• _BRIEF_
Reading the listing below, count the lines that contain the word "buttons" and give that count alone.

-- SUPPLIED RECORDS follows --

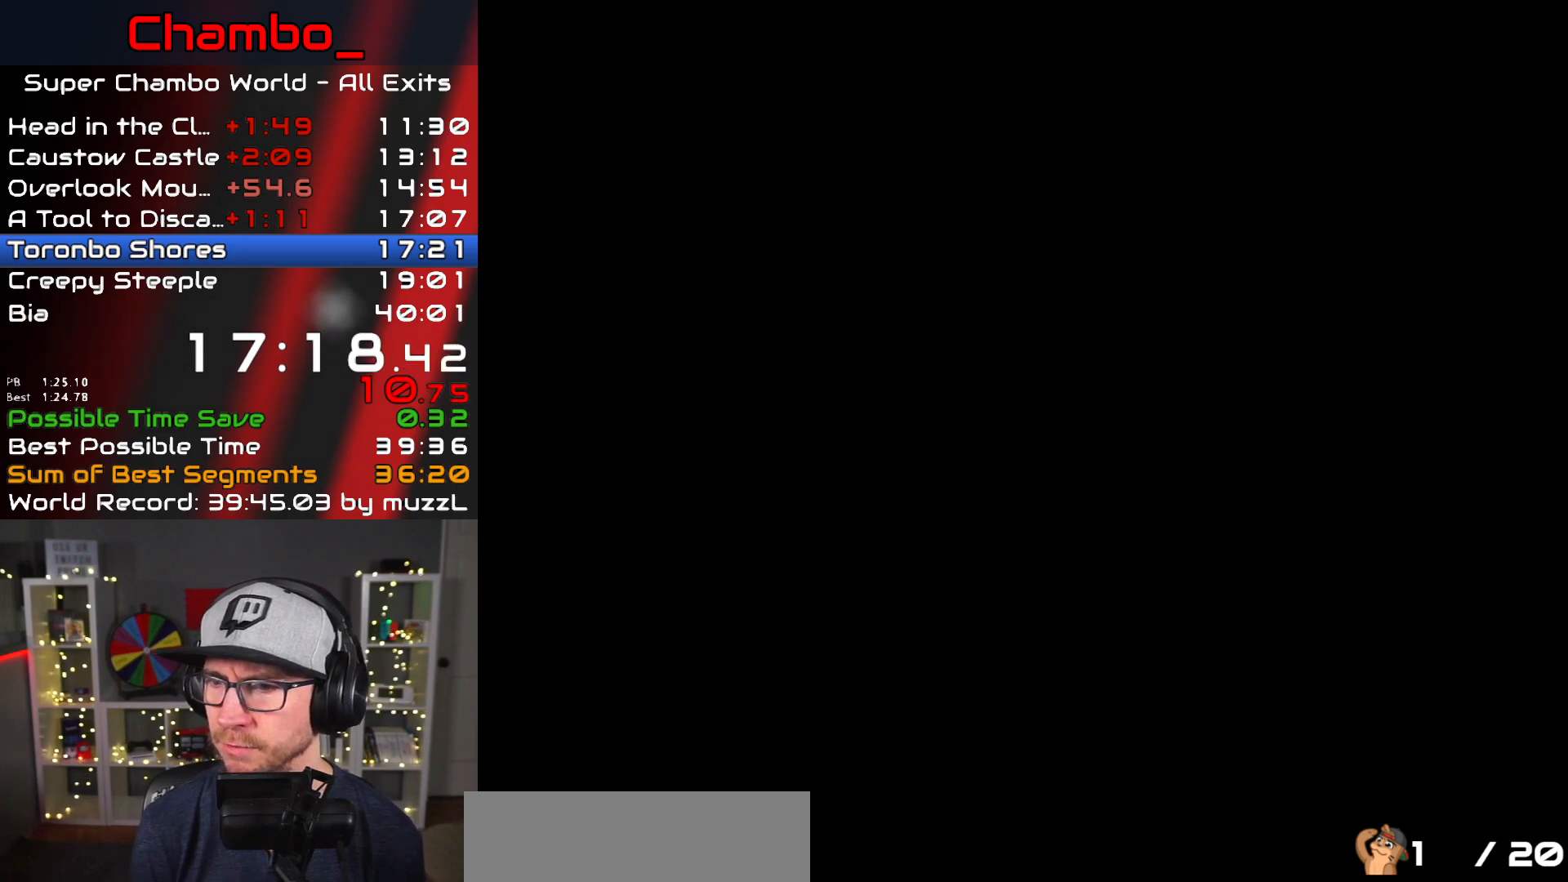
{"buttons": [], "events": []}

-- SUPPLIED RECORDS concluded --
-- SUPPLIED RECORDS follows --

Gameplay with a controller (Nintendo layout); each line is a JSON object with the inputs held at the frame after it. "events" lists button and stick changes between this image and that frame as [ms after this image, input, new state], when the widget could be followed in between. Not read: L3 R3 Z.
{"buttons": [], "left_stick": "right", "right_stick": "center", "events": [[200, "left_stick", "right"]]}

-- SUPPLIED RECORDS concluded --
-- SUPPLIED RECORDS follows --

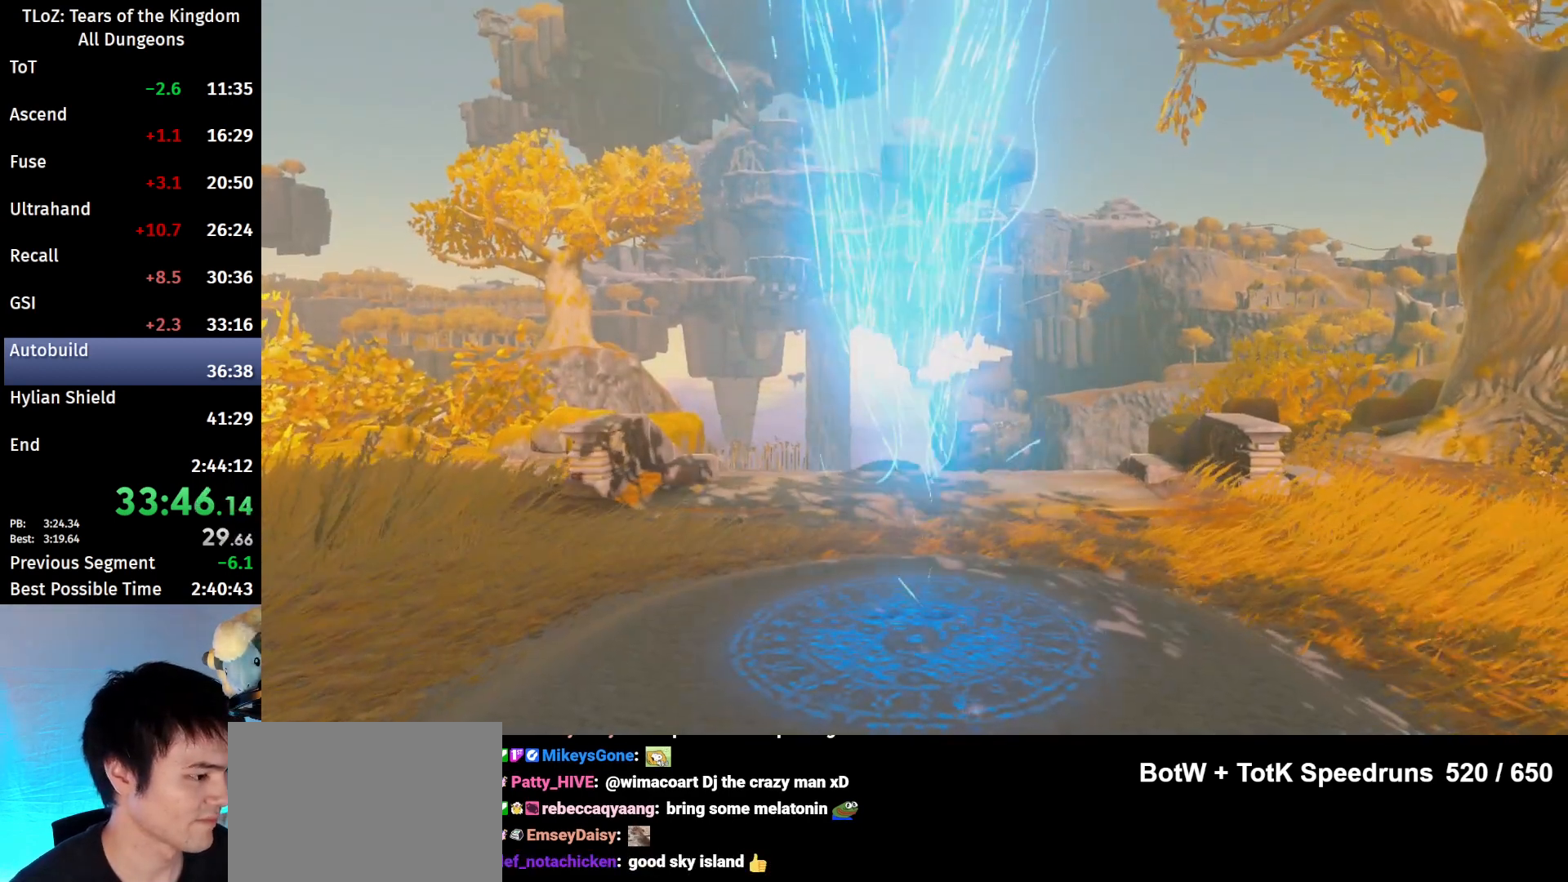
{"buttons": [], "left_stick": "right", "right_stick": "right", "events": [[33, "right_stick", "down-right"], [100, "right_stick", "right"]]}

-- SUPPLIED RECORDS concluded --

• _ANSWER TO THIS EXERCISE_
3